Sie sehen die Wahrheit, Jesus hat Sie bereits befreit. Die Erkenntnis der Wahrheit befreit. „Ihr werdet die Wahrheit erkennen, und die Wahrheit wird euch frei machen" (Joh 8,32 LUT). Jesus ist die Wahrheit und das Leben! Sie müssen nichts tun, damit Jesus Ihnen helfen kann. Tatsächlich starb er für mich, als ich noch ein Sünder war. "Denn aus Gnade seid ihr gerettet durch Glauben, und das nicht aus euch: Gottes Gabe ist es, nicht aus Werken, damit sich nicht jemand rühme. Denn wir sind sein Werk, geschaffen in Christus Jesus zu guten Werken, die Gott zuvor bereitet hat, dass wir darin wandeln sollen“ (Eph 2,8-10 LUT).

Ich weiss, viele Leute sehen auf Süchtige herab und verurteilen sie sogar. Jesus tut dies nicht. Er sagte, er sei gekommen, um die Sünder zu retten, nicht um sie zu verurteilen. "Denn Gott hat seinen Sohn nicht in die Welt gesandt, dass er die Welt richte, sondern dass die Welt durch ihn gerettet werde" (Joh 3,17 LUT).

Das Weihnachtsgeschenk annehmen

Wenn Sie von einer Sucht, sprich Sünde, betroffen sind, dürfen Sie wissen und erkennen, Gott liebt Sie ausserordentlich mit oder ohne Suchtprobleme. Der erste Schritt zur Genesung ist der, dass Sie sich von Ihrer selbstgewählten Unabhängigkeit von Gott lösen und in die totale Abhängigkeit von Jesus Christus begeben. Jesus füllt Ihre Leere und Ihr Manko aus, welches Sie mit irgendetwas anderem als Ersatz aufgefüllt haben. Er füllt es durch den Heiligen Geist mit sich selber aus. Die totale Abhängigkeit von Jesus macht sie völlig unabhängig von allem anderem!

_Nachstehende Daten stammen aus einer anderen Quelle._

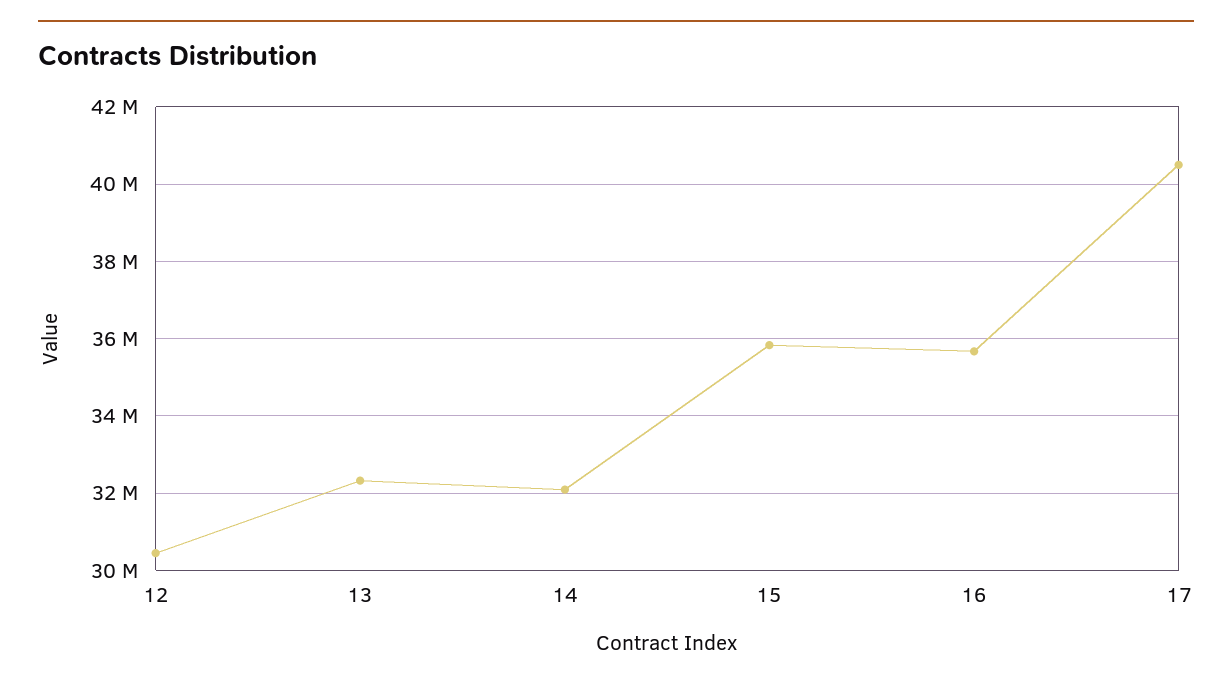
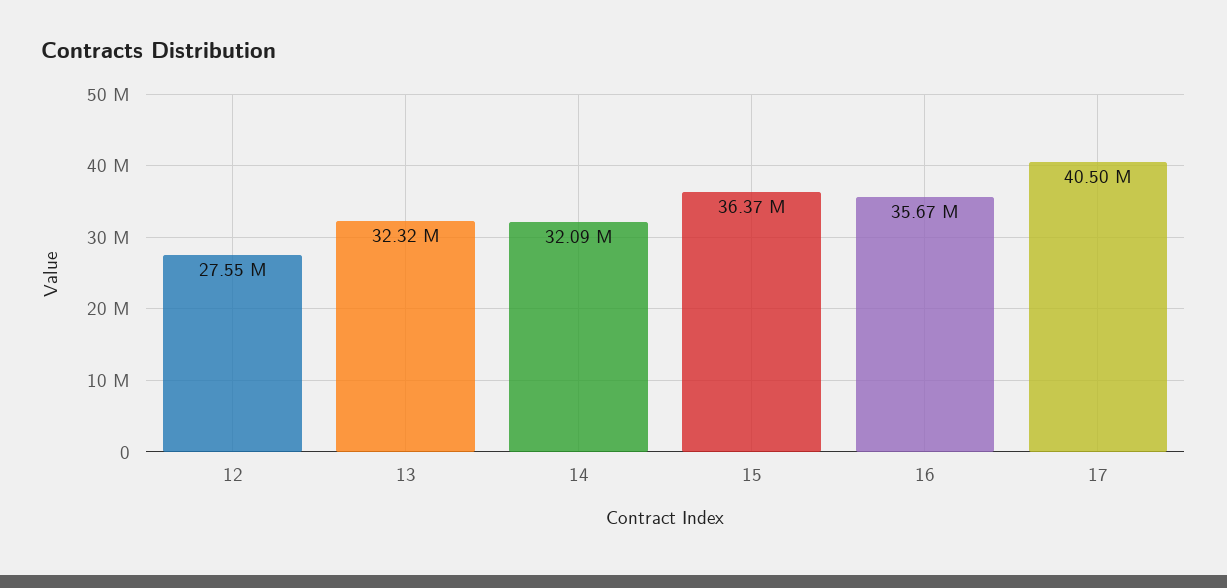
12: 30400000 -> 27550000
15: 35800000 -> 36370000

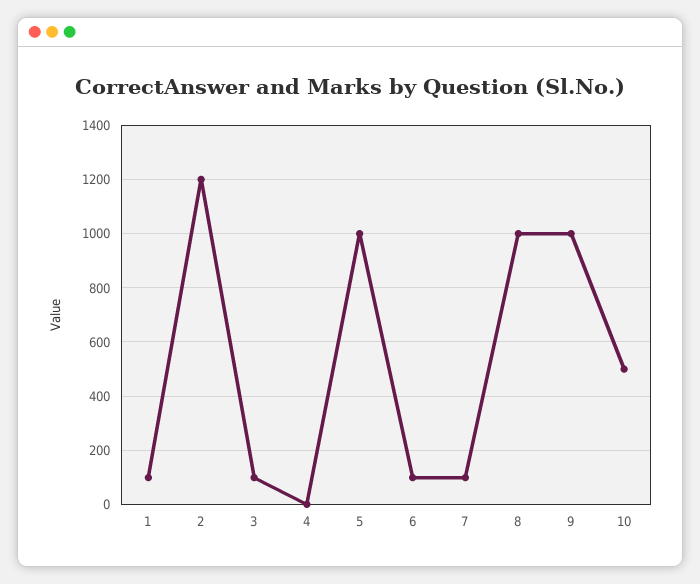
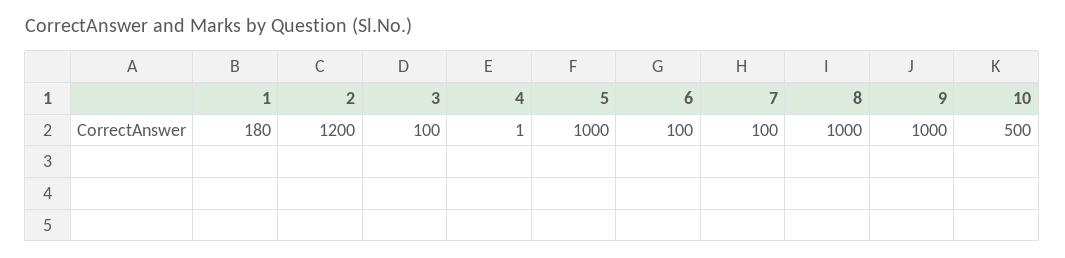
1: 100 -> 180

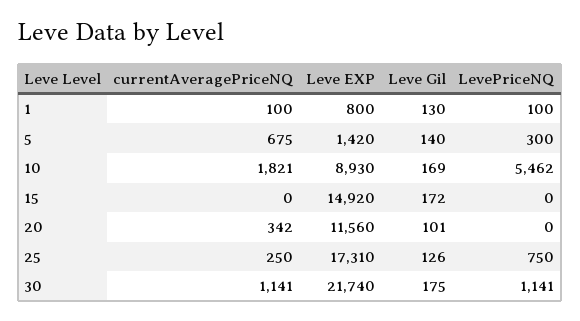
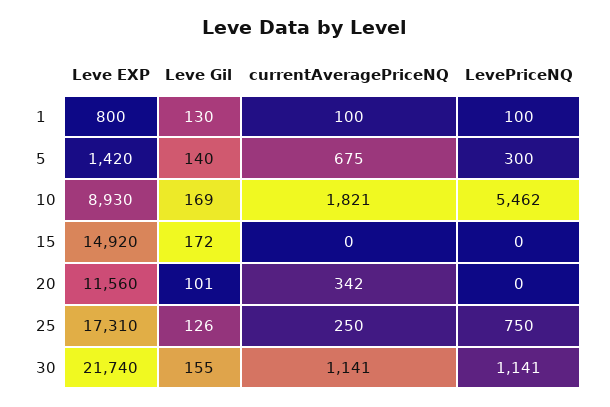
Leve Gil, 30: 175 -> 155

Der Engel sagte: „Maria wird einen Sohn gebären, und du sollst seinen Namen Jesus nennen, denn er wird sein Volk retten von seinen Sünden“ (Mt 1,21 LUT). Der Messias, der die seit Jahrhunderten erflehte Rettung bringt, ist jetzt da. „Euch ist heute der Heiland geboren, welcher ist Christus, der Herr, in der Stadt Davids“ (Luk. 2,11 LUT). Das grösste Geschenk Gottes für Sie ganz persönlich! Frohe Weihnachten!